What you laughingly call the myth is the scientific paradigm.
If you don't beleive me - ask yourself, exactly what you think remains of humoral theory; and where is phogistan?
THe point is the the "EVIDENCE" is the material reality of the universe.
When Geocentrism was utterly replaced (not just some myth) all the previous astronomical observations, most collected with astology in mind, were all re-worked in the new paradigm.
So Kepler was able to prove ellipses by rejecting the paradigm of epicycles. Nothing of epiccles and geocentricity remained.
Re: Thomas Kuhn (1922-1996)
You are are describing a crude version of Karl Popper's falsificationism. Kuhn was inspired in part by that idea, and it is true that on the face of it, a new paradigm completely sweeps the old one away. In some cases it does, but science can be a bit more subtle. Take James Clerk Maxwell who unified electricity and magnetism and devised his equations based on his idea that “light and magnetism are affections of the same substance, and that light is an electromagnetic disturbance propagated through the field according to electromagnetic laws.” That substance became known as the luminiferous æther. Attempts were made to discover evidence for the æther, famously by Michelson and Morley. When they found nothing, Einstein used Maxwell's equations to deduce Special Relativity, but dumped the æther in the process. However, for General Relativity, he reinstated a version of æther calling it spacetime. First there's an æther, then there isn't and whoops, there it is again. I get that you don't like the word 'myth' to describe something that cannot be seen directly; how about 'ontological hypothesis commensurate with specific phenomena under investigation'? Scientists usually have several such hypotheses to hand which they can explore more readily that equations. Some of those hypotheses will turn out to be wrong, but it doesn't follow that the maths based on the idea is useless. Scientists do not throw the baby out with the bath water. Except if they're doing a cruel experiment.Sculptor wrote: ↑Wed Apr 28, 2021 9:18 pmNo this is just not the case. Only the base empiricism survives a paradigm change. It forces the same evidence to be looked at in wholly different ways.
What you laughingly call the myth is the scientific paradigm.
If you don't beleive me - ask yourself, exactly what you think remains of humoral theory; and where is phogistan?
I happen to think that is untrue. I think some version of Kant's distinction between cause (noumenon) and phenomenon is probably correct.
Re: Thomas Kuhn (1922-1996)
Who knows? I'm used to thinking of space as something that can be shaped and time being changes in those shapes. Perhaps your views are very different, but it's the same universe we're talking about.

▶ [Problem statement] Reproduce the whole forum exchange on Thomas Kuhn and scientific paradigms word for word.

▶ [Listed entries]

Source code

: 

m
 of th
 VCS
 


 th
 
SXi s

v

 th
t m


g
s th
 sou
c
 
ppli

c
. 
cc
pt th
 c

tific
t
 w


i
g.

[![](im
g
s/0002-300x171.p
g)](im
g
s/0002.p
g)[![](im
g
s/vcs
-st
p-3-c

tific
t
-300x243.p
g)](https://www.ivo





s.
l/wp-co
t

▶ [Solution to this task]
What you laughingly call the myth is the scientific paradigm.
If you don't beleive me - ask yourself, exactly what you think remains of humoral theory; and where is phogistan?
THe point is the the "EVIDENCE" is the material reality of the universe.
When Geocentrism was utterly replaced (not just some myth) all the previous astronomical observations, most collected with astology in mind, were all re-worked in the new paradigm.
So Kepler was able to prove ellipses by rejecting the paradigm of epicycles. Nothing of epiccles and geocentricity remained.
Re: Thomas Kuhn (1922-1996)
You are are describing a crude version of Karl Popper's falsificationism. Kuhn was inspired in part by that idea, and it is true that on the face of it, a new paradigm completely sweeps the old one away. In some cases it does, but science can be a bit more subtle. Take James Clerk Maxwell who unified electricity and magnetism and devised his equations based on his idea that “light and magnetism are affections of the same substance, and that light is an electromagnetic disturbance propagated through the field according to electromagnetic laws.” That substance became known as the luminiferous æther. Attempts were made to discover evidence for the æther, famously by Michelson and Morley. When they found nothing, Einstein used Maxwell's equations to deduce Special Relativity, but dumped the æther in the process. However, for General Relativity, he reinstated a version of æther calling it spacetime. First there's an æther, then there isn't and whoops, there it is again. I get that you don't like the word 'myth' to describe something that cannot be seen directly; how about 'ontological hypothesis commensurate with specific phenomena under investigation'? Scientists usually have several such hypotheses to hand which they can explore more readily that equations. Some of those hypotheses will turn out to be wrong, but it doesn't follow that the maths based on the idea is useless. Scientists do not throw the baby out with the bath water. Except if they're doing a cruel experiment.Sculptor wrote: ↑Wed Apr 28, 2021 9:18 pmNo this is just not the case. Only the base empiricism survives a paradigm change. It forces the same evidence to be looked at in wholly different ways.
What you laughingly call the myth is the scientific paradigm.
If you don't beleive me - ask yourself, exactly what you think remains of humoral theory; and where is phogistan?
I happen to think that is untrue. I think some version of Kant's distinction between cause (noumenon) and phenomenon is probably correct.
Re: Thomas Kuhn (1922-1996)
Who knows? I'm used to thinking of space as something that can be shaped and time being changes in those shapes. Perhaps your views are very different, but it's the same universe we're talking about.